Ctenocheirodon
- Conservation status: Least Concern (IUCN 3.1)

Scientific classification
- Kingdom: Animalia
- Phylum: Chordata
- Class: Actinopterygii
- Order: Characiformes
- Family: Characidae
- Subfamily: Cheirodontinae
- Genus: Ctenocheirodon L. R. Malabarba & Jerep, 2012
- Species: C. pristis
- Binomial name: Ctenocheirodon pristis L. R. Malabarba & Jerep, 2012

= Ctenocheirodon =

- Authority: L. R. Malabarba & Jerep, 2012
- Conservation status: LC
- Parent authority: L. R. Malabarba & Jerep, 2012

Genus of fishes

Ctenocheirodon is a monospecific genus of freshwater ray-finned fish belonging to the family Characidae.
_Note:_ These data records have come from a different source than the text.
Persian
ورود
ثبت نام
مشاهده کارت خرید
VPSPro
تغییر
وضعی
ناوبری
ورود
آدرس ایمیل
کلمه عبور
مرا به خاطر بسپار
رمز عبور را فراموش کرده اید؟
The only species in this genus is Ctenocheirodon pristis, a characin, which is endemic to the drainage basin of the upper Tocantins River in Brazil. This species has a fusiform body with a maximum standard length of 3.4 cm in females and 3.3 cm in males. It occurs in clear water over sand and gravel substrates with no vegetation. The genus name prefixes Cheirodon with cteno, which means "comb", and the specific name pritis, means "saw", both names being a reference to the "ventral procurrent caudal-fin arrangement of males".